While it’s true that Ben Affleck, Adam Driver, and Matt Damon walk around in odd outfits with even odder hairstyles, all three sink into their roles with relish, as they must depict their characters, as Comer does, through various versions of the rape story. The movie does not equivocate, of course — no one could in 2021. It has to be definitive in its message about rape, of course, as you’d imagine. So in a sense, you know from Frame One where this, and any movie like it, is going to end up. The last thing anyone needs is a massive boycott and waves of angry think pieces about Hollywood getting it wrong.
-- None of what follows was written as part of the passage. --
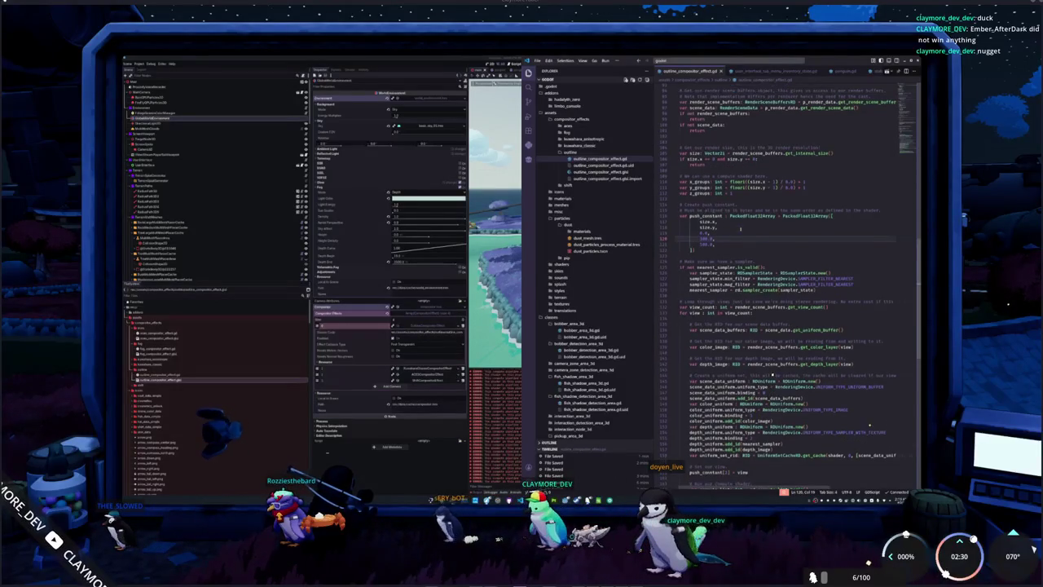
scroll(740, 228, "up", 3)
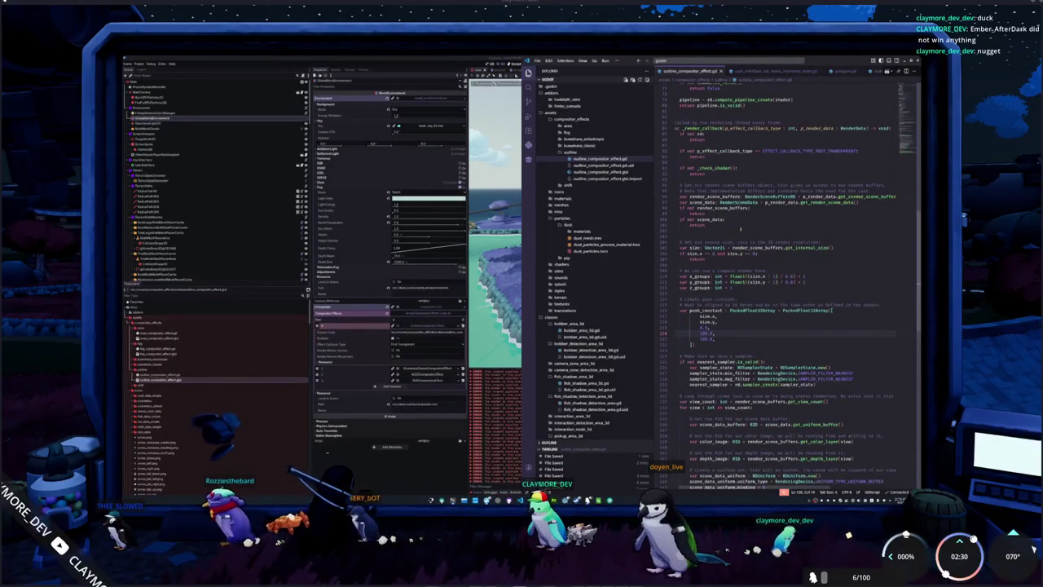
scroll(740, 228, "up", 3)
scroll(740, 228, "up", 2)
But thankfully, the movie is very good at revealing its politics through well-written dialogue and near-satire. It’s better to simply show things as they were rather than have various characters deliver out-of-place lectures. It sort of reminds me a little of how people today talk about fascism without realizing that if we were living through actual fascism, people protesting for any reason (whether online or on the streets) would simply be shot on the spot or put in prison. Similarly, for most of their existence women were constantly used to satisfy men whenever and wherever they saw fit. In fact, a woman’s only protection would have been another man protecting her. The Last Duel doesn’t flinch in its depiction of this brutality, nor does it confine the torment to the one high status female. They make sure to nod to the “peasant women” who are routinely raped by soldiers but never have a voice or any sort of justice rendered.
The Last Duel, like No Time to Die and like Dune, is a reminder of what Big Hollywood can do when it isn’t making superhero movies. Big set pieces, long action sequences, with adventure and high drama. It was such a treat to watch that the length of it never occurred to me.
The Last Duel shows Sir Ridley’s engine still roars hot. It’s hard to believe he can still be this good of a director in this, his fifth decade of movie-making. His taste for onscreen blood and violence is at the same level as his Best Picture winner, Gladiator. He is such a grandmaster when it comes to directing that he just knows, instinctively, how to present a MOVIE movie. And this is one of those. This is a movie you can safely pay to see and feel as though you are getting more than your money’s worth. Just when he should be slowing down, with House of Gucci coming up soon, he’s doing anything but.
But the film belongs to its star, Jodie Comer, who gives one of the best performances of the year, and one that should be remembered come Oscar time, along with the screenplay by Nicole Holofcener, Matt Damon, and Ben Affleck. While it didn’t really light the fire of the critics in Venice, it is exactly the kind of movie that can bring back the Big Oscar Movie — the universal, crowd-pleasing epic.
It’s too soon to know whether The Last Duel will land or not. We still have to see House of Gucci, and it’s hard to know which of these will eclipse the other. It will be billed as a “Me Too” movie and it’s definitely not for kids. But it gives me hope that the Hollywood I grew up with, the one that made movies this grand, is still alive.